Люди в верблюжьих халатах, нанковых тулупах, а кое-кто лишь в поддевках и армяках с любопытством и нескрываемой ехидцей поглядывали на него. Миллер с надеждой поискал взглядом офицеров, но тех, как нарочно, не было рядом — ушли поправлять амуницию у конвойных солдат. Четверо казаков, верхом на лошадях, тоже почему-то не смотрели в его сторону.

А пролетка бунтовщика лекаря уже перегородила выход.

Бунт. Сговорились все. Ну, я устрою им. Миллер уже мысленно строчил рапорт генерал-губернатору о том, что присутствие придурковатого лекаря в пересыльном замке весьма излишне и причиняет множество замешательств в службе; что Гааз потворствует преступникам, желает беспорядков, а при удобном случае и переворота, в чем караульные офицеры и солдаты своим нерадением по службе составляют ему компанию…

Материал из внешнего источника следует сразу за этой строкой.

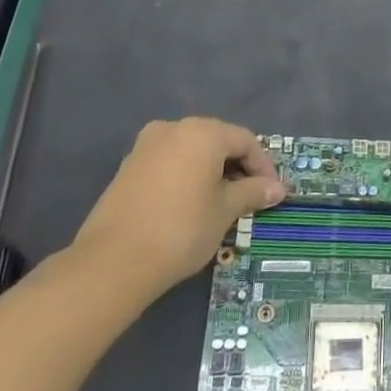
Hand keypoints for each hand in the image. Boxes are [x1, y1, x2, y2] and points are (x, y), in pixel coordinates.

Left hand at [74, 118, 285, 296]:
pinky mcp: (127, 167)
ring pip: (191, 151)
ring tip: (221, 202)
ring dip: (211, 171)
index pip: (245, 140)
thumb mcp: (225, 211)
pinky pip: (169, 163)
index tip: (272, 193)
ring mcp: (146, 146)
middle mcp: (173, 128)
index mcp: (202, 132)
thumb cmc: (181, 229)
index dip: (263, 166)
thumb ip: (252, 192)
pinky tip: (190, 204)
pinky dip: (186, 176)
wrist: (113, 262)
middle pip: (217, 140)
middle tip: (250, 196)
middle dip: (237, 166)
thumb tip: (277, 189)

Но это потом. А сейчас, в сей момент, когда он, полковник Миллер, покинут всеми, на что решиться? Надо с достоинством повернуться и уйти, снять с себя ответственность за творимое безобразие… Но что это? Сюда спешит унтер-офицер, посланный за членом врачебной палаты, а рядом с ним вышагивает долговязый господин. Наверно, это он и есть доктор-инспектор. Ну, тогда можно и подождать, пока наконец будет разоблачен юродивый лекарь.

Член врачебной управы Николай Христофорович Кетчер воистину был детищем своего родного города, он не представлял себя без Москвы, и она ему платила тем же. Здесь одни его знали, как переводчика на русский язык «Кота Мурра» Гофмана и трагедий Шекспира; другие — как карбонария, принадлежавшего в молодости к знаменитому кружку Станкевича; третьи — как гостеприимного хозяина, у которого по праздникам много пьют; четвертые — как бывшего редактора «Журнала министерства внутренних дел»; пятые — как завзятого огородника, любящего поутру копаться в саду; шестые — как неблагонадежного человека, помогшего сумасшедшему (названному так по приказу Николая I) Чаадаеву переложить на родной язык и напечатать в «Телескопе» его французское письмо о России; седьмые — как литератора, решившегося подготовить и издать двенадцатитомное Собрание сочинений умершего от чахотки Белинского; восьмые — как атеиста, читавшего на ночь вместо молитвы речи Мирабо и статьи Маркса; девятые — как друга профессора Грановского и актера Щепкина; десятые — как юрода, даром лечившего больных в своем околотке… Но никто, конечно, не знал всех его ипостасей!

И этого человека, как бы в надсмехательство над Миллером, да не только над ним, но и над самим генерал-губернатором графом Закревским и даже над!.. Но нет, остановимся на графе. И такого человека, как Кетчер, московское губернское правление прикомандировало к пересыльной тюрьме для контроля за широким применением Гаазом понятия о нездоровье ссыльного!

Худощавый, на голову выше унтер-офицера, в распахнутом верблюжьего цвета пальто и поношенном сюртуке, с ворохом всклоченных волос, толстыми губами, расплывшимися в улыбке, дешевой сигарой в зубах, в треснувших очках Кетчер показался Миллеру фантастическим, кошмарным существом, а отнюдь не инспектором.

«Вот среди какого общества приходится работать, — горестно вздохнул полковник. — Я бы его на порог своего дома не пустил. Никакого понятия о приличии ни в одежде, ни в манерах. Он сам-то на разбойника похож». Миллер рассмеялся удачно найденному сравнению и несколько раз повторил его, чтобы сегодня вечером в Немецком клубе вставить в шутливый рассказ о тюрьме и своих приключениях в ней.